Répondre au repli américain
Répondre au repli américain
Editorial. Au moment Donald Trump se désolidarise de l’ordre mondial d’après-guerre, il est nécessaire que l’Allemagne s’attaque à ses déséquilibres macroéconomiques.
Angela Merkel et Donald Trump à la Maison Blanche, à Washington, le 17 mars. | SAUL LOEB / AFP
Editorial du « Monde ». La question est posée timidement par Angela Merkel : « Voulez-vous une poignée de main ? » Donald Trump ne pipe mot, regarde devant lui, il n’y aura pas de poignée de main avec la chancelière allemande dans le bureau Ovale. La rencontre, vendredi 17 mars, entre la représentante de l’Europe et le président américain a été glaciale. Désaccord sur la relance des négociations commerciales transatlantiques, critique de l’accueil des réfugiés par l’Allemagne. Pis, à l’issue de la rencontre, Donald Trump a envoyé un message sur Twitter pour humilier davantage la chancelière, l’accusant de devoir d’« énormes sommes » à l’OTAN et aux Etats-Unis pour la protection militaire de l’Allemagne. Ce clash germano-américain était déjà explicite dans un entretien accordé par M. Trump à la BildZeitung en janvier.
Il est la quintessence du conflit qui oppose désormais l’Amérique au reste du monde. Cet affrontement a été officiellement confirmé le lendemain dans les conclusions du G20, qui rassemblait les ministres des finances des principales puissances de la planète, à Baden-Baden, en Allemagne. Le secrétaire au Trésor américain, Steven Mnuchin, a refusé que toute référence soit faite à la lutte contre le réchauffement climatique. Surtout, il s’est opposé à ce que soit mentionné, comme c’est systématiquement le cas depuis 2005, l’engagement solennel des pays du G20 à « lutter contre toutes les formes de protectionnisme ». Les ministres se sont simplement engagés à « travailler pour augmenter la contribution du commerce à nos économies ».
Rupture majeure
Certes, les Etats-Unis n’ont pas obtenu que soit fait mention du « commerce équitable », qui aurait ouvert la voie à toute mesure unilatérale. Il n’empêche, ce G20 représente une rupture majeure. Le commerce n’est plus un pilier de l’ordre mondial et de la prospérité, mais un simple outil d’aide aux économies intérieures, susceptible de satisfaire le slogan « America First ».
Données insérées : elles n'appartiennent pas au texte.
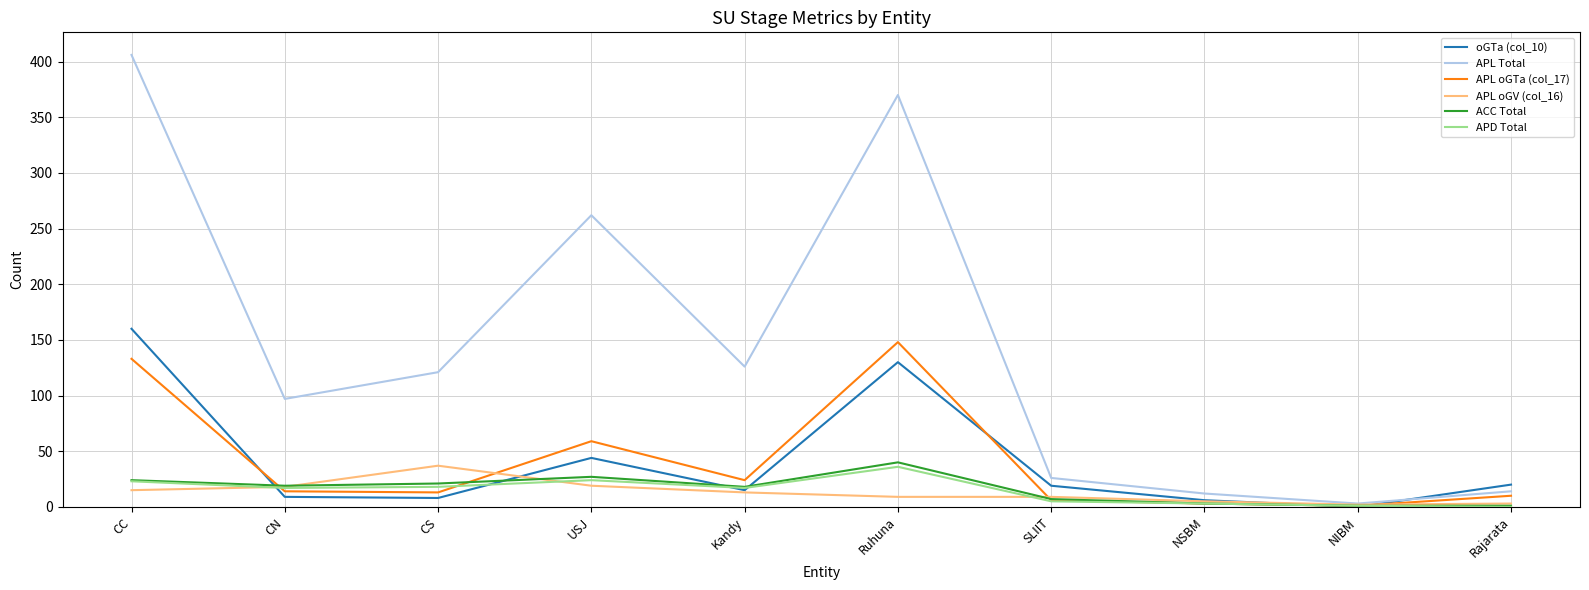

The value of APL oGTa (col_17) at CN is 14. True or false?

True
Comme annoncé dans sa campagne, M. Trump se désolidarise de l’ordre mondial de l’après-guerre. Depuis la crise financière de 2008, le G20 est parvenu à un succès peu visible mais majeur : éviter les cavaliers seuls qui aggraveraient la crise. A la différence de ce qui s’était passé dans la foulée du krach de 1929, les puissances de la planète ne se sont pas lancées dans une course au protectionnisme assortie d’une guerre des monnaies et de dévaluations compétitives. Cette discipline salutaire est aujourd’hui remise en cause.
Pour mieux contrer Trump, il convient de reconnaître un point : l’excédent extérieur allemand – mais aussi japonais et chinois – est excessif : 270 milliards d’euros, soit 8,5 % de son produit intérieur brut. Les Allemands sont sourds à ce reproche depuis des années. Leur surplus a été accentué par la politique de la Banque centrale européenne (BCE) qui, visant à relancer l’économie européenne, a fait baisser l’euro. Le soutien à la croissance demeure la priorité, y compris pour les Américains. La question reviendra à l’ordre du jour lors du G20 qui réunira les chefs d’Etat et de gouvernement, début juillet à Hambourg.
Les Allemands doivent s’attaquer avec sérieux à leurs déséquilibres macroéconomiques – en augmentant leurs salaires et réinvestissant leurs excédents chez leurs partenaires, ce qui est, reconnaissons-le, délicat à entreprendre. Mais c’est décisif pour contrer, avec les Européens, le tropisme isolationniste de l’Amérique et remettre à l’ordre du jour la défense du commerce mondial.